WHAT THE TASK REQUIRES -> Turn the listing below into a Markdown table with two columns, "Row" for the row number and "Entry" for the line, skipping blank lines and leaving out the pictures.

--

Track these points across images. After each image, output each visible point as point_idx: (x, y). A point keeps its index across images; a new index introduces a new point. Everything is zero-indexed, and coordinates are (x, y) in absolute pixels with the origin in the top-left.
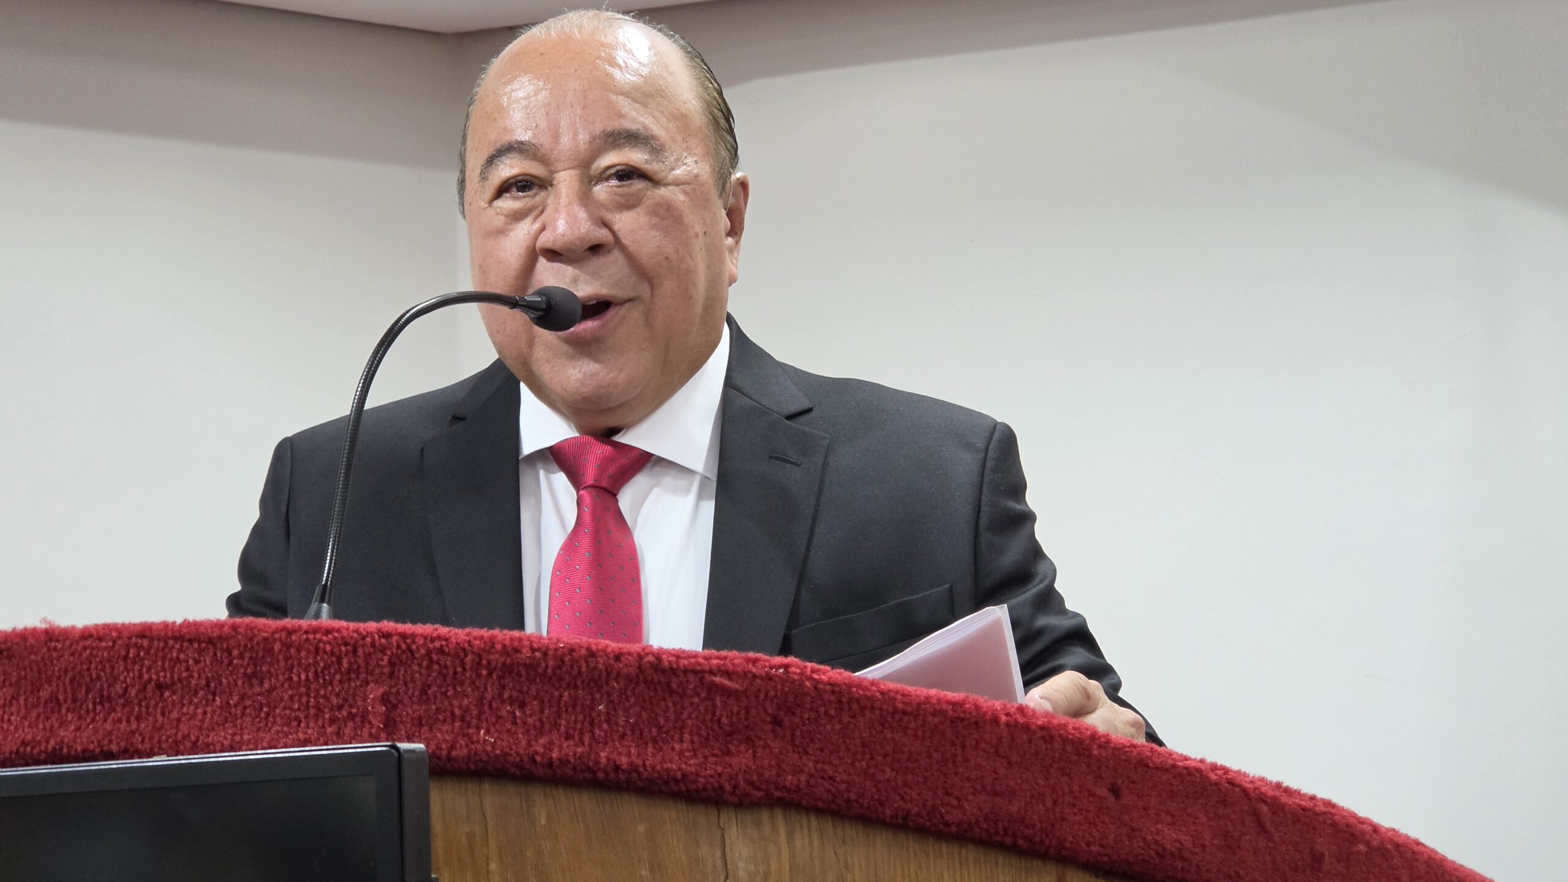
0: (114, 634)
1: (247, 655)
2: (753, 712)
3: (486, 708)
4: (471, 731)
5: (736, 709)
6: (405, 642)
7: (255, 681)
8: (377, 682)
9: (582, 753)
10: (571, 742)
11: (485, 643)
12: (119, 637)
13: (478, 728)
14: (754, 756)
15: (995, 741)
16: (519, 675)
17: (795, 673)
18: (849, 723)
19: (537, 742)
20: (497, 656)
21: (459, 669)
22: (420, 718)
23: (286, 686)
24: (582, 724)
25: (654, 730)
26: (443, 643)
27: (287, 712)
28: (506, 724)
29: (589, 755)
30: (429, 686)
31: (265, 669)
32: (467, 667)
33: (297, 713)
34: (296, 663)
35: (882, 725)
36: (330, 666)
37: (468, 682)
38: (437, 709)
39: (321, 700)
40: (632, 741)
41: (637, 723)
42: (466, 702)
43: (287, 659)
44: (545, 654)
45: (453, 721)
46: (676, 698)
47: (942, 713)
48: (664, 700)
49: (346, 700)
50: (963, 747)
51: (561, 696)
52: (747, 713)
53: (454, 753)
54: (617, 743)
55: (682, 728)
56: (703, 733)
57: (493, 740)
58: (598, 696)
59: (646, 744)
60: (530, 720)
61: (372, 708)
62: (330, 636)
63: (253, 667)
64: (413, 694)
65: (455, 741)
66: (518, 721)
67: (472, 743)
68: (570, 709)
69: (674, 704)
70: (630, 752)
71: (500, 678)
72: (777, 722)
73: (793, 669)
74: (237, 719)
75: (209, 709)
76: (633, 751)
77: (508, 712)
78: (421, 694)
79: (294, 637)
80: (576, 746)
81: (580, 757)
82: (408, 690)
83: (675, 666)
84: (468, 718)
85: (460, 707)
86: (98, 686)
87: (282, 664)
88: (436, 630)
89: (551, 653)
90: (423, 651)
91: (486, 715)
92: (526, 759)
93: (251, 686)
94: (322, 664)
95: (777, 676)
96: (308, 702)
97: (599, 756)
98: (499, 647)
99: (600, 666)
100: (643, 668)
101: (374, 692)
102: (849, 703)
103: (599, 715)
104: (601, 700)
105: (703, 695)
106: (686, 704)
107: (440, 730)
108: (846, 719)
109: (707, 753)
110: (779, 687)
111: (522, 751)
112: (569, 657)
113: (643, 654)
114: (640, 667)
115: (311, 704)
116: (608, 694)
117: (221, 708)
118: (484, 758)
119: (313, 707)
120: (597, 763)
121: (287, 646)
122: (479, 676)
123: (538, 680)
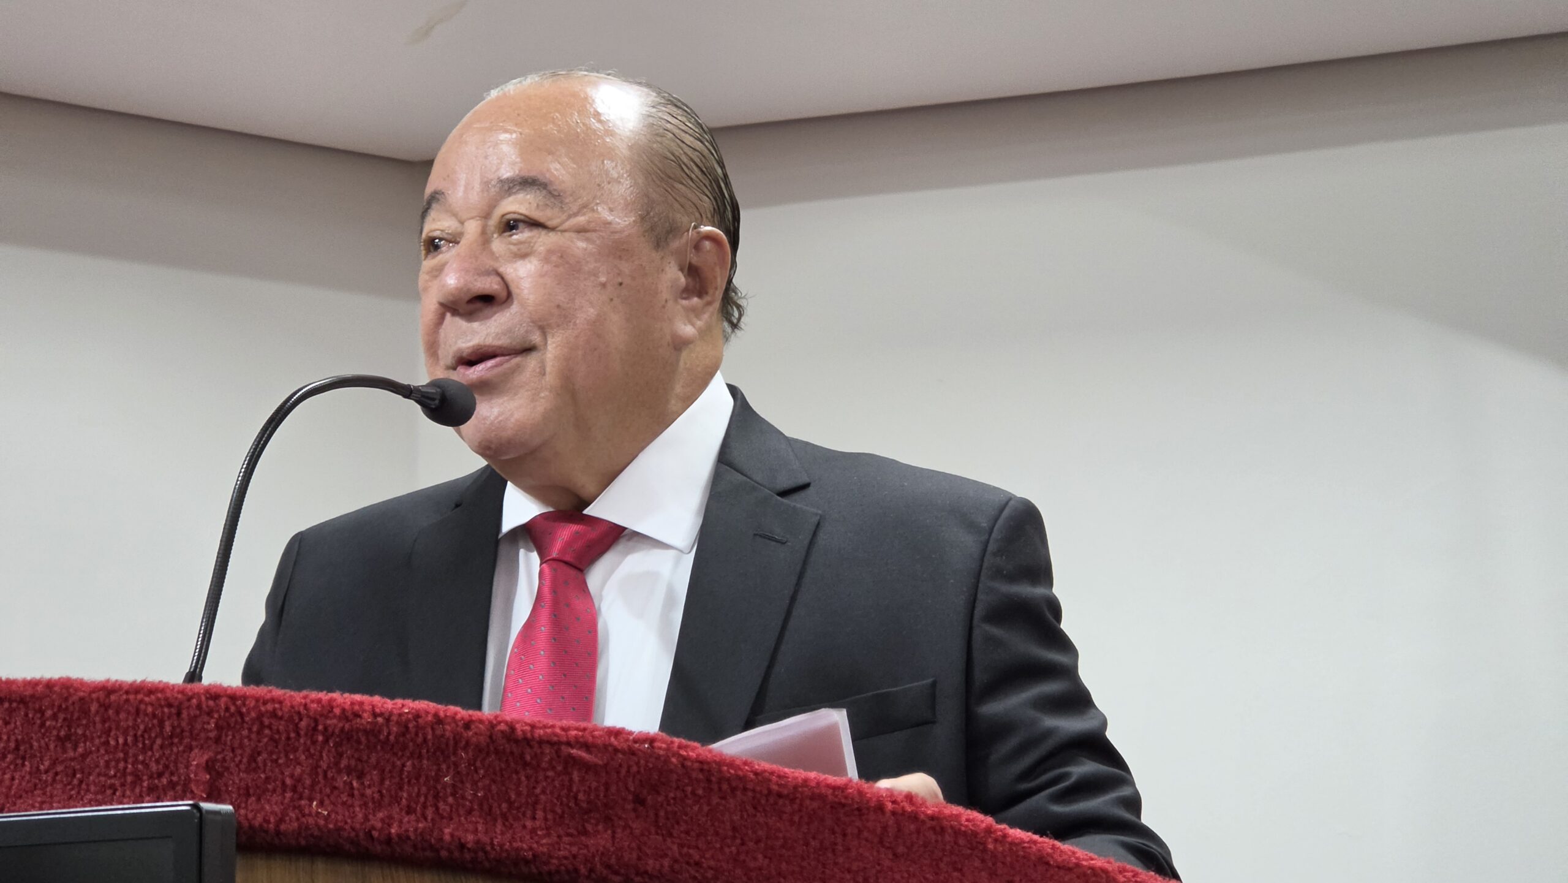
1: (61, 716)
2: (613, 789)
3: (321, 778)
4: (303, 802)
5: (594, 784)
6: (234, 704)
7: (69, 745)
8: (202, 748)
9: (424, 828)
10: (413, 817)
11: (323, 706)
13: (311, 800)
14: (613, 837)
15: (879, 831)
16: (359, 742)
17: (660, 748)
18: (718, 804)
19: (374, 815)
20: (335, 721)
21: (292, 735)
22: (247, 789)
23: (102, 751)
24: (426, 797)
25: (504, 806)
26: (277, 706)
27: (102, 779)
28: (342, 796)
29: (432, 831)
30: (259, 754)
31: (80, 731)
32: (302, 733)
33: (113, 781)
34: (113, 726)
35: (755, 808)
36: (151, 729)
37: (301, 748)
38: (267, 778)
39: (140, 766)
40: (480, 817)
41: (485, 797)
42: (298, 770)
43: (104, 721)
44: (388, 720)
45: (284, 791)
46: (529, 771)
47: (822, 797)
48: (517, 773)
49: (166, 767)
50: (845, 835)
51: (404, 765)
52: (607, 789)
53: (283, 827)
54: (462, 818)
55: (536, 803)
56: (559, 811)
57: (326, 813)
58: (444, 767)
59: (495, 820)
60: (368, 792)
61: (195, 776)
62: (153, 697)
63: (66, 729)
64: (240, 761)
65: (284, 813)
66: (356, 792)
67: (304, 816)
68: (413, 781)
69: (528, 778)
70: (477, 829)
71: (337, 745)
72: (639, 801)
73: (657, 744)
74: (47, 786)
75: (17, 775)
76: (480, 828)
77: (345, 782)
78: (249, 763)
79: (113, 697)
80: (418, 821)
81: (421, 834)
82: (235, 756)
83: (529, 735)
84: (300, 789)
85: (292, 776)
87: (99, 726)
88: (270, 691)
89: (394, 718)
90: (253, 714)
91: (320, 785)
92: (361, 834)
93: (65, 751)
94: (142, 727)
95: (639, 750)
96: (125, 768)
97: (443, 832)
98: (337, 711)
99: (448, 734)
100: (494, 737)
101: (198, 758)
102: (719, 783)
103: (444, 788)
104: (448, 771)
105: (559, 768)
106: (541, 776)
107: (269, 801)
108: (715, 800)
109: (561, 832)
110: (642, 762)
111: (358, 826)
112: (414, 723)
113: (495, 722)
114: (491, 737)
115: (128, 770)
116: (456, 765)
117: (30, 773)
118: (316, 833)
119: (132, 774)
120: (441, 840)
121: (105, 706)
122: (314, 742)
123: (379, 747)
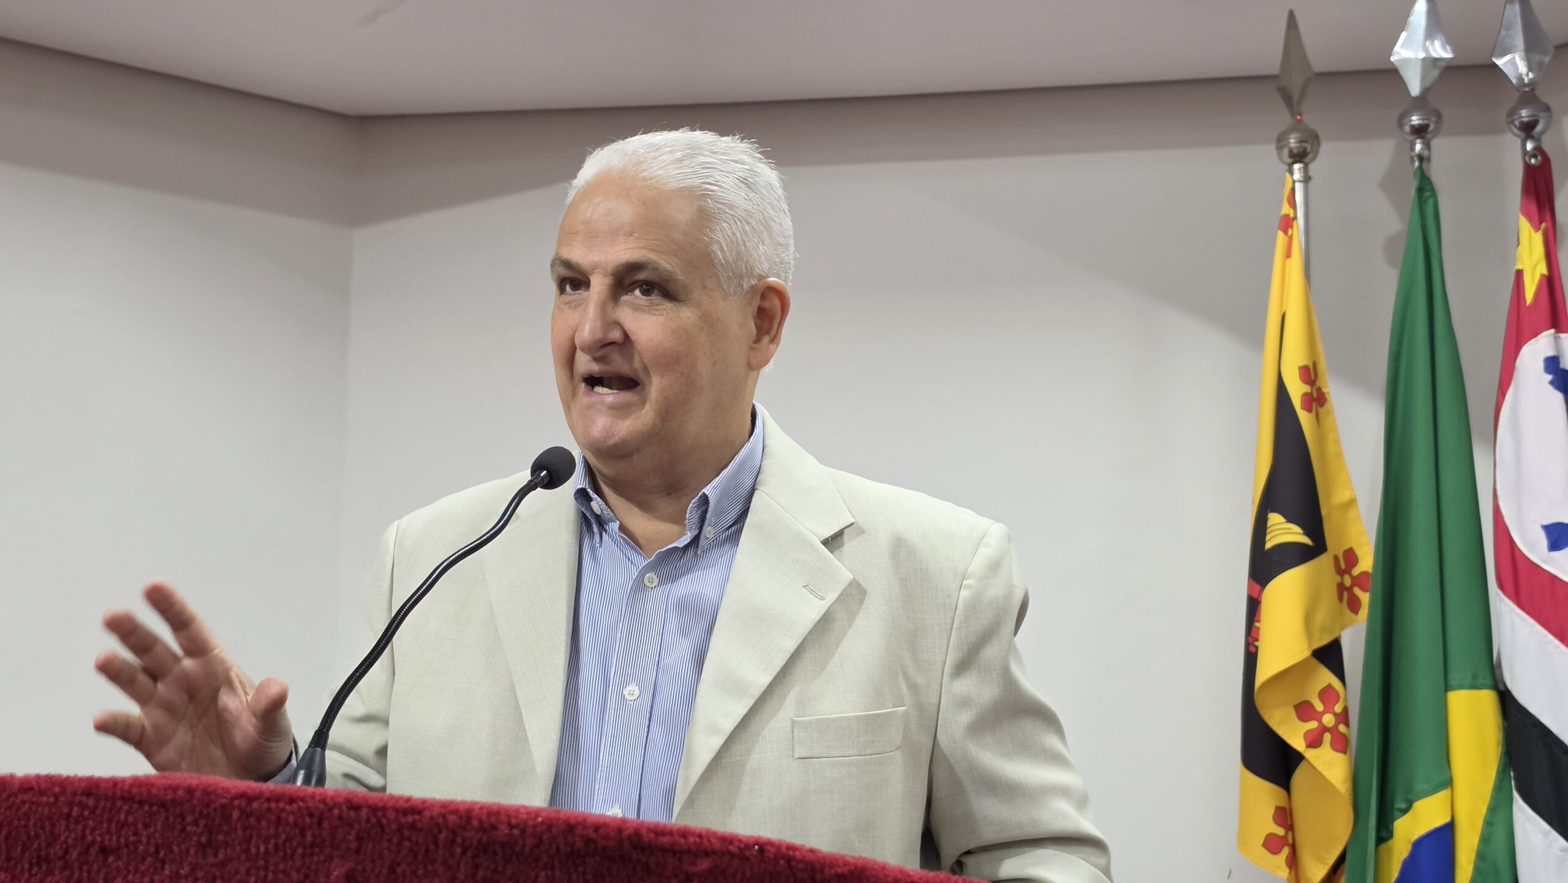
0: (57, 790)
8: (342, 858)
12: (63, 793)
16: (495, 854)
17: (770, 851)
31: (220, 837)
34: (255, 834)
36: (292, 838)
37: (440, 860)
44: (523, 831)
49: (307, 876)
62: (295, 806)
63: (207, 835)
64: (380, 872)
73: (766, 848)
78: (389, 873)
79: (255, 805)
82: (375, 867)
83: (654, 843)
86: (35, 846)
89: (529, 830)
94: (283, 836)
95: (752, 854)
98: (475, 823)
101: (338, 868)
110: (755, 866)
112: (548, 832)
121: (245, 814)
122: (452, 854)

--

EXERCISE RESULT ->
| Row | Entry |
|---|---|
| 1 | Track these points across images. After each image, output each visible point as point_idx: (x, y). A point keeps its index across images; a new index introduces a new point. Everything is zero-indexed, and coordinates are (x, y) in absolute pixels with the origin in the top-left. |
| 2 | 0: (114, 634) |
| 3 | 1: (247, 655) |
| 4 | 2: (753, 712) |
| 5 | 3: (486, 708) |
| 6 | 4: (471, 731) |
| 7 | 5: (736, 709) |
| 8 | 6: (405, 642) |
| 9 | 7: (255, 681) |
| 10 | 8: (377, 682) |
| 11 | 9: (582, 753) |
| 12 | 10: (571, 742) |
| 13 | 11: (485, 643) |
| 14 | 12: (119, 637) |
| 15 | 13: (478, 728) |
| 16 | 14: (754, 756) |
| 17 | 15: (995, 741) |
| 18 | 16: (519, 675) |
| 19 | 17: (795, 673) |
| 20 | 18: (849, 723) |
| 21 | 19: (537, 742) |
| 22 | 20: (497, 656) |
| 23 | 21: (459, 669) |
| 24 | 22: (420, 718) |
| 25 | 23: (286, 686) |
| 26 | 24: (582, 724) |
| 27 | 25: (654, 730) |
| 28 | 26: (443, 643) |
| 29 | 27: (287, 712) |
| 30 | 28: (506, 724) |
| 31 | 29: (589, 755) |
| 32 | 30: (429, 686) |
| 33 | 31: (265, 669) |
| 34 | 32: (467, 667) |
| 35 | 33: (297, 713) |
| 36 | 34: (296, 663) |
| 37 | 35: (882, 725) |
| 38 | 36: (330, 666) |
| 39 | 37: (468, 682) |
| 40 | 38: (437, 709) |
| 41 | 39: (321, 700) |
| 42 | 40: (632, 741) |
| 43 | 41: (637, 723) |
| 44 | 42: (466, 702) |
| 45 | 43: (287, 659) |
| 46 | 44: (545, 654) |
| 47 | 45: (453, 721) |
| 48 | 46: (676, 698) |
| 49 | 47: (942, 713) |
| 50 | 48: (664, 700) |
| 51 | 49: (346, 700) |
| 52 | 50: (963, 747) |
| 53 | 51: (561, 696) |
| 54 | 52: (747, 713) |
| 55 | 53: (454, 753) |
| 56 | 54: (617, 743) |
| 57 | 55: (682, 728) |
| 58 | 56: (703, 733) |
| 59 | 57: (493, 740) |
| 60 | 58: (598, 696) |
| 61 | 59: (646, 744) |
| 62 | 60: (530, 720) |
| 63 | 61: (372, 708) |
| 64 | 62: (330, 636) |
| 65 | 63: (253, 667) |
| 66 | 64: (413, 694) |
| 67 | 65: (455, 741) |
| 68 | 66: (518, 721) |
| 69 | 67: (472, 743) |
| 70 | 68: (570, 709) |
| 71 | 69: (674, 704) |
| 72 | 70: (630, 752) |
| 73 | 71: (500, 678) |
| 74 | 72: (777, 722) |
| 75 | 73: (793, 669) |
| 76 | 74: (237, 719) |
| 77 | 75: (209, 709) |
| 78 | 76: (633, 751) |
| 79 | 77: (508, 712) |
| 80 | 78: (421, 694) |
| 81 | 79: (294, 637) |
| 82 | 80: (576, 746) |
| 83 | 81: (580, 757) |
| 84 | 82: (408, 690) |
| 85 | 83: (675, 666) |
| 86 | 84: (468, 718) |
| 87 | 85: (460, 707) |
| 88 | 86: (98, 686) |
| 89 | 87: (282, 664) |
| 90 | 88: (436, 630) |
| 91 | 89: (551, 653) |
| 92 | 90: (423, 651) |
| 93 | 91: (486, 715) |
| 94 | 92: (526, 759) |
| 95 | 93: (251, 686) |
| 96 | 94: (322, 664) |
| 97 | 95: (777, 676) |
| 98 | 96: (308, 702) |
| 99 | 97: (599, 756) |
| 100 | 98: (499, 647) |
| 101 | 99: (600, 666) |
| 102 | 100: (643, 668) |
| 103 | 101: (374, 692) |
| 104 | 102: (849, 703) |
| 105 | 103: (599, 715) |
| 106 | 104: (601, 700) |
| 107 | 105: (703, 695) |
| 108 | 106: (686, 704) |
| 109 | 107: (440, 730) |
| 110 | 108: (846, 719) |
| 111 | 109: (707, 753) |
| 112 | 110: (779, 687) |
| 113 | 111: (522, 751) |
| 114 | 112: (569, 657) |
| 115 | 113: (643, 654) |
| 116 | 114: (640, 667) |
| 117 | 115: (311, 704) |
| 118 | 116: (608, 694) |
| 119 | 117: (221, 708) |
| 120 | 118: (484, 758) |
| 121 | 119: (313, 707) |
| 122 | 120: (597, 763) |
| 123 | 121: (287, 646) |
| 124 | 122: (479, 676) |
| 125 | 123: (538, 680) |
| 126 | 1: (61, 716) |
| 127 | 2: (613, 789) |
| 128 | 3: (321, 778) |
| 129 | 4: (303, 802) |
| 130 | 5: (594, 784) |
| 131 | 6: (234, 704) |
| 132 | 7: (69, 745) |
| 133 | 8: (202, 748) |
| 134 | 9: (424, 828) |
| 135 | 10: (413, 817) |
| 136 | 11: (323, 706) |
| 137 | 13: (311, 800) |
| 138 | 14: (613, 837) |
| 139 | 15: (879, 831) |
| 140 | 16: (359, 742) |
| 141 | 17: (660, 748) |
| 142 | 18: (718, 804) |
| 143 | 19: (374, 815) |
| 144 | 20: (335, 721) |
| 145 | 21: (292, 735) |
| 146 | 22: (247, 789) |
| 147 | 23: (102, 751) |
| 148 | 24: (426, 797) |
| 149 | 25: (504, 806) |
| 150 | 26: (277, 706) |
| 151 | 27: (102, 779) |
| 152 | 28: (342, 796) |
| 153 | 29: (432, 831) |
| 154 | 30: (259, 754) |
| 155 | 31: (80, 731) |
| 156 | 32: (302, 733) |
| 157 | 33: (113, 781) |
| 158 | 34: (113, 726) |
| 159 | 35: (755, 808) |
| 160 | 36: (151, 729) |
| 161 | 37: (301, 748) |
| 162 | 38: (267, 778) |
| 163 | 39: (140, 766) |
| 164 | 40: (480, 817) |
| 165 | 41: (485, 797) |
| 166 | 42: (298, 770) |
| 167 | 43: (104, 721) |
| 168 | 44: (388, 720) |
| 169 | 45: (284, 791) |
| 170 | 46: (529, 771) |
| 171 | 47: (822, 797) |
| 172 | 48: (517, 773) |
| 173 | 49: (166, 767) |
| 174 | 50: (845, 835) |
| 175 | 51: (404, 765) |
| 176 | 52: (607, 789) |
| 177 | 53: (283, 827) |
| 178 | 54: (462, 818) |
| 179 | 55: (536, 803) |
| 180 | 56: (559, 811) |
| 181 | 57: (326, 813) |
| 182 | 58: (444, 767) |
| 183 | 59: (495, 820) |
| 184 | 60: (368, 792) |
| 185 | 61: (195, 776) |
| 186 | 62: (153, 697) |
| 187 | 63: (66, 729) |
| 188 | 64: (240, 761) |
| 189 | 65: (284, 813) |
| 190 | 66: (356, 792) |
| 191 | 67: (304, 816) |
| 192 | 68: (413, 781) |
| 193 | 69: (528, 778) |
| 194 | 70: (477, 829) |
| 195 | 71: (337, 745) |
| 196 | 72: (639, 801) |
| 197 | 73: (657, 744) |
| 198 | 74: (47, 786) |
| 199 | 75: (17, 775) |
| 200 | 76: (480, 828) |
| 201 | 77: (345, 782) |
| 202 | 78: (249, 763) |
| 203 | 79: (113, 697) |
| 204 | 80: (418, 821) |
| 205 | 81: (421, 834) |
| 206 | 82: (235, 756) |
| 207 | 83: (529, 735) |
| 208 | 84: (300, 789) |
| 209 | 85: (292, 776) |
| 210 | 87: (99, 726) |
| 211 | 88: (270, 691) |
| 212 | 89: (394, 718) |
| 213 | 90: (253, 714) |
| 214 | 91: (320, 785) |
| 215 | 92: (361, 834) |
| 216 | 93: (65, 751) |
| 217 | 94: (142, 727) |
| 218 | 95: (639, 750) |
| 219 | 96: (125, 768) |
| 220 | 97: (443, 832) |
| 221 | 98: (337, 711) |
| 222 | 99: (448, 734) |
| 223 | 100: (494, 737) |
| 224 | 101: (198, 758) |
| 225 | 102: (719, 783) |
| 226 | 103: (444, 788) |
| 227 | 104: (448, 771) |
| 228 | 105: (559, 768) |
| 229 | 106: (541, 776) |
| 230 | 107: (269, 801) |
| 231 | 108: (715, 800) |
| 232 | 109: (561, 832) |
| 233 | 110: (642, 762) |
| 234 | 111: (358, 826) |
| 235 | 112: (414, 723) |
| 236 | 113: (495, 722) |
| 237 | 114: (491, 737) |
| 238 | 115: (128, 770) |
| 239 | 116: (456, 765) |
| 240 | 117: (30, 773) |
| 241 | 118: (316, 833) |
| 242 | 119: (132, 774) |
| 243 | 120: (441, 840) |
| 244 | 121: (105, 706) |
| 245 | 122: (314, 742) |
| 246 | 123: (379, 747) |
| 247 | 0: (57, 790) |
| 248 | 8: (342, 858) |
| 249 | 12: (63, 793) |
| 250 | 16: (495, 854) |
| 251 | 17: (770, 851) |
| 252 | 31: (220, 837) |
| 253 | 34: (255, 834) |
| 254 | 36: (292, 838) |
| 255 | 37: (440, 860) |
| 256 | 44: (523, 831) |
| 257 | 49: (307, 876) |
| 258 | 62: (295, 806) |
| 259 | 63: (207, 835) |
| 260 | 64: (380, 872) |
| 261 | 73: (766, 848) |
| 262 | 78: (389, 873) |
| 263 | 79: (255, 805) |
| 264 | 82: (375, 867) |
| 265 | 83: (654, 843) |
| 266 | 86: (35, 846) |
| 267 | 89: (529, 830) |
| 268 | 94: (283, 836) |
| 269 | 95: (752, 854) |
| 270 | 98: (475, 823) |
| 271 | 101: (338, 868) |
| 272 | 110: (755, 866) |
| 273 | 112: (548, 832) |
| 274 | 121: (245, 814) |
| 275 | 122: (452, 854) |